As the days went on, I saw more and more people passing in different college shirts. LSU, A&M, Ohio State, Michigan State, IU and the U all were present. I even saw an Illini shirt - I rarely see those even in Chicago! It wasn't until I was sitting at a restaurant off of Calle 6 where I heard my first "MIZ!" chant. I was wearing my Mizzou hat and sure enough, I turned around to see a man with a very familiar tiger head shirt on.

Upon returning home, I flew from Cancun to Atlanta to St Louis. Just before takeoff, the captain came on the radio and announced Ohio State had beaten Michigan 26-21 and two families cheered.

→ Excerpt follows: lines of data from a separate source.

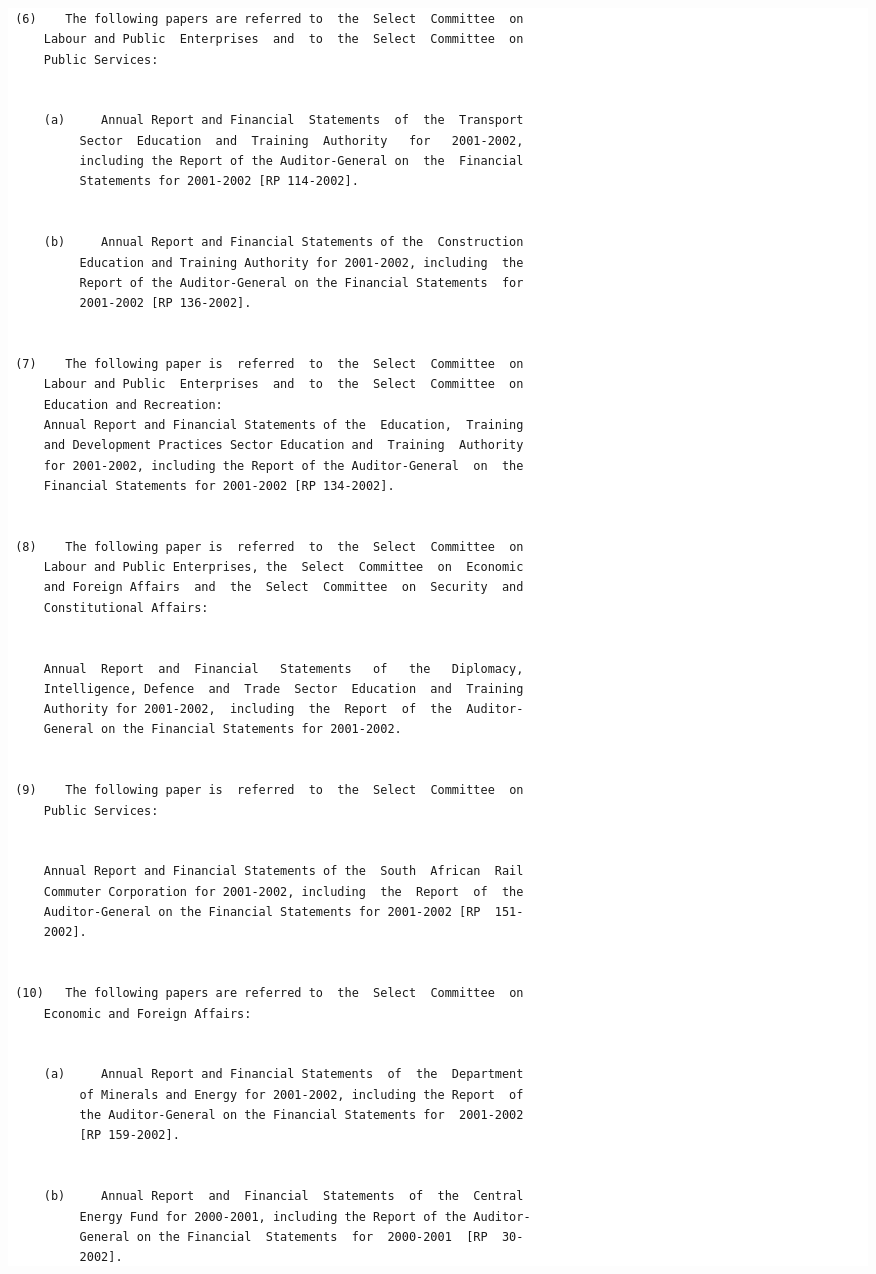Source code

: 
     (6)    The following papers are referred to  the  Select  Committee  on
         Labour and Public  Enterprises  and  to  the  Select  Committee  on
         Public Services:


         (a)     Annual Report and Financial  Statements  of  the  Transport
              Sector  Education  and  Training  Authority   for   2001-2002,
              including the Report of the Auditor-General on  the  Financial
              Statements for 2001-2002 [RP 114-2002].


         (b)     Annual Report and Financial Statements of the  Construction
              Education and Training Authority for 2001-2002, including  the
              Report of the Auditor-General on the Financial Statements  for
              2001-2002 [RP 136-2002].


     (7)    The following paper is  referred  to  the  Select  Committee  on
         Labour and Public  Enterprises  and  to  the  Select  Committee  on
         Education and Recreation:
         Annual Report and Financial Statements of the  Education,  Training
         and Development Practices Sector Education and  Training  Authority
         for 2001-2002, including the Report of the Auditor-General  on  the
         Financial Statements for 2001-2002 [RP 134-2002].


     (8)    The following paper is  referred  to  the  Select  Committee  on
         Labour and Public Enterprises, the  Select  Committee  on  Economic
         and Foreign Affairs  and  the  Select  Committee  on  Security  and
         Constitutional Affairs:


         Annual  Report  and  Financial   Statements   of   the   Diplomacy,
         Intelligence, Defence  and  Trade  Sector  Education  and  Training
         Authority for 2001-2002,  including  the  Report  of  the  Auditor-
         General on the Financial Statements for 2001-2002.


     (9)    The following paper is  referred  to  the  Select  Committee  on
         Public Services:


         Annual Report and Financial Statements of the  South  African  Rail
         Commuter Corporation for 2001-2002, including  the  Report  of  the
         Auditor-General on the Financial Statements for 2001-2002 [RP  151-
         2002].


     (10)   The following papers are referred to  the  Select  Committee  on
         Economic and Foreign Affairs:


         (a)     Annual Report and Financial Statements  of  the  Department
              of Minerals and Energy for 2001-2002, including the Report  of
              the Auditor-General on the Financial Statements for  2001-2002
              [RP 159-2002].


         (b)     Annual Report  and  Financial  Statements  of  the  Central
              Energy Fund for 2000-2001, including the Report of the Auditor-
              General on the Financial  Statements  for  2000-2001  [RP  30-
              2002].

I laughed because at that point I knew I had to write a story about the large community of college sports fans in the world. Yet, this wasn't even the defining moment.

When I was flying into Cancun, I was sat next to a screaming toddler. The entire first hour, the kid was crying his eyes out. I didn't think it could get worse, but then I remembered there's only one thing more annoying than a crying baby on a three hour flight. A couple sat down donning kansas Jayhawk shirts, at this point I just laughed. I tapped the lady, reached into my carry on and grabbed my Mizzou hat. We both laughed and she asked if she should get new seats or whether I'd be friendly. I told her I'd try to remain cordial.

I joked with the kU couple and said "it's such a shame we don't get to play today", and after a dazed and confused look she replied with "Oh, I had know idea we stopped playing in football. Lawrence is really only a basketball town." Even though Kim and Dan were the nicest kU fans I had met in my lifetime, they still fit the mold to a tee, even if we were hundreds of miles from Columbia.

This past weekend was rivalry weekend in college football. And while I was upset I would not be able to watch all the great games, I experienced something way more important. I got to see the influence that something so small has on something so large. Whether it's a team traveling hundreds of miles away to play Western Kentucky, or some friendly mid-flight banter, college sports matter all around the world.